Walmart’s margin story is increasingly driven by non-retail revenue lines (ads, marketplace, membership, delivery), which scale with user engagement more like a tech platform than a pure grocer. That scaling is non-linear: each incremental improvement in app conversion or delivery density converts into high-margin contribution dollars without a commensurate increase in COGS, but only after a threshold of density — expect 12–24 months to see meaningful inflection as Express Delivery and Walmart+ coverage and unit economics mature. A subtle competitive shift is unfolding in marketplaces and data infrastructure: Flipkart’s conversations with large hyperscalers and Adani imply an effort to internalize or secure cheaper/sovereign edge infrastructure in India, which lowers latency and transaction costs and raises checkout conversion — a competitive advantage versus global players that rely solely on third-party cloud. On the consumer-packaged-goods side, increased marketplace distribution (e.g., Farmer’s Dog listing on a major retailer site) accelerates margin compression for DTC specialists by forcing them into retail pricing and promo cycles, boosting price sensitivity and CAC for smaller brands.
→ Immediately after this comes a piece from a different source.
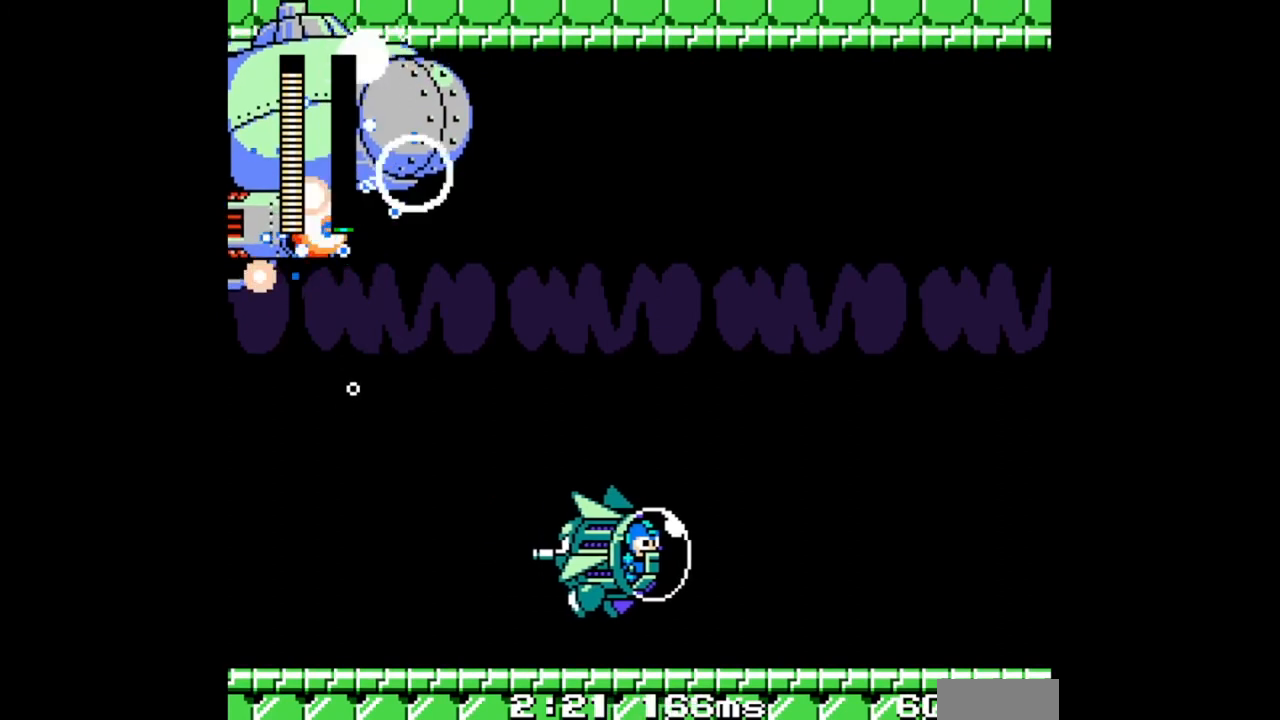
{"buttons": [], "events": [[467, "DPAD_RIGHT", "up"]]}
Key risks sit on two fronts. Macro energy shocks (gas >$5/gal) can reallocate spend rapidly toward staples and private label within a single consumer quarter, capping discretionary revenue growth; conversely, privacy/regulatory action on ad targeting would shave the high-margin upside from Walmart’s advertising engine over 6–18 months. Management change toward a GC profile signals readiness for complex regulatory/M&A work, which increases the probability of strategic transactions (partnerships or tuck-ins) that could accelerate the platform transition within 12 months.